August 7, 2023 - In the realm of investments, traditionally governed by numerical values and bottom lines, ESG and Impact Investing introduce a remarkably human-oriented dimension to the process. But the terms ESG and Impact have been used interchangeably so often that you can be forgiven for thinking of these two strategies as the same thing. But it’s not. That would be like thinking of chicken or beef on a menu as the same thing. They are both proteins and have certain similar components but offer different experiences and benefits to the eater. Likewise, ESG and Impact Investing are both found on the sustainable investing menu, but as investment strategies go, they each have their own objectives and investment outcomes. Understanding the difference and the consequential significance on your investment portfolio is essential.
ESG and Impact Investing continue to gain momentum, particularly in alternative investments. The IFC forecasts that ESG-related investing will reach $50 trillion by 2025, representing more than a third of the projected $140.5 trillion in total global assets under management. And it projects that impact-related investments could reach $26 trillion by 2030, making up 10% of global financial assets then.
ESG and Impact investing both strive for positive contributions but they cater to different intentions in the investment portfolio.
ESG investing, focusing on Environmental, Social, and Governance criteria, operates similarly to a comprehensive
health check for businesses, meticulously scanning for potential risks and opportunities. This approach highlights potential environmental, social, and governance risks, much like a health check reveals potential health issues, pre-empting concerns before they escalate. Integrating ESG factors into investment decision-making and management serves as a benchmark for risk assessment. This systematic methodology helps an organisation’s management evaluate issues ranging from environmental pollution and worker safety to client data protection, ensuring a robust, sustainable, and ethically sound operation - much like a health check assures individual well-being.
On the other hand, Impact Investing entails an investment manager methodically identifying companies that can provide measurable solutions to global issues as defined by the United Nations Sustainable Development Goals. In this strategy, commonly employed in private markets like private equity, the investment manager becomes a company’s personal trainer who assists the company in delivering a measurable impact alongside financial growth. It involves the deliberate selection of assets for impact, a contribution to the investee firm’s impact, and an unbiased measurement of the said impact.
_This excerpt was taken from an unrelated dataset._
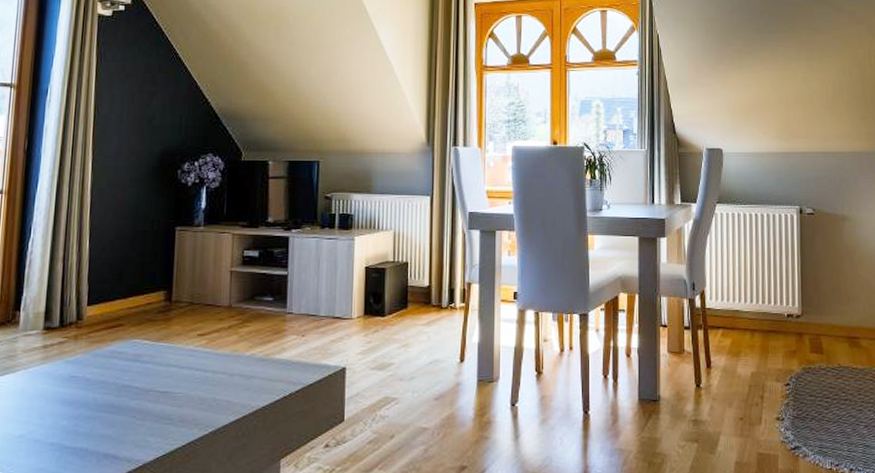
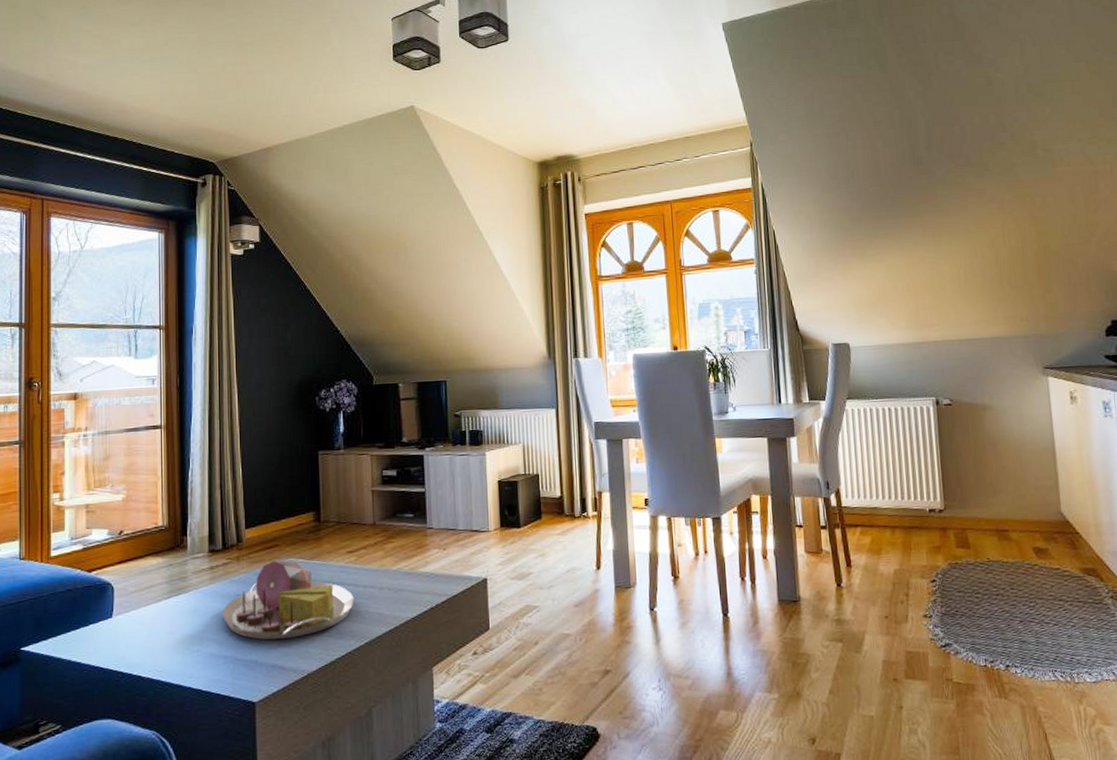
serving tray: none [53,341,202,427] -> present [223,560,354,640]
At Summit Africa, we proudly align ourselves with the Operating Principles for Impact Management (OPIM). These guidelines offer a precise framework to evaluate and measure our investments’ impact to ensure a contribution to social and environmental outcomes. Each evaluation uses an appropriate results measurement framework to answer essential questions: What is the intended impact? Who benefits from it? How significant is the intended impact?
When directly compared, ESG is a framework that often references the past to mitigate risks and or find opportunities and is subject to fiduciary scrutiny. In contrast, Impact Investing is predominantly a forward-looking strategy. It creates measurable impact opportunities and addresses risks but does not undergo the same fiduciary scrutiny as ESG. To sum it up, all impact funds adhere to ESG, but not all ESG funds focus on impact.
Appreciating the difference between ESG and Impact Investing is like distinguishing between beef and chicken. It equips you with the knowledge to make informed decisions to satisfy your specific investment appetite. So, the next time you’re perusing the investment menu, keep this in mind: ESG is your annual health check, and Impact Investing is your personal trainer.
At Summit Africa, we acknowledge the significance of both strategies and are committed to integrating them into our investment decisions to foster positive societal and environmental impacts. Remember, all impact funds comply with ESG, but not all ESG funds concentrate on impact.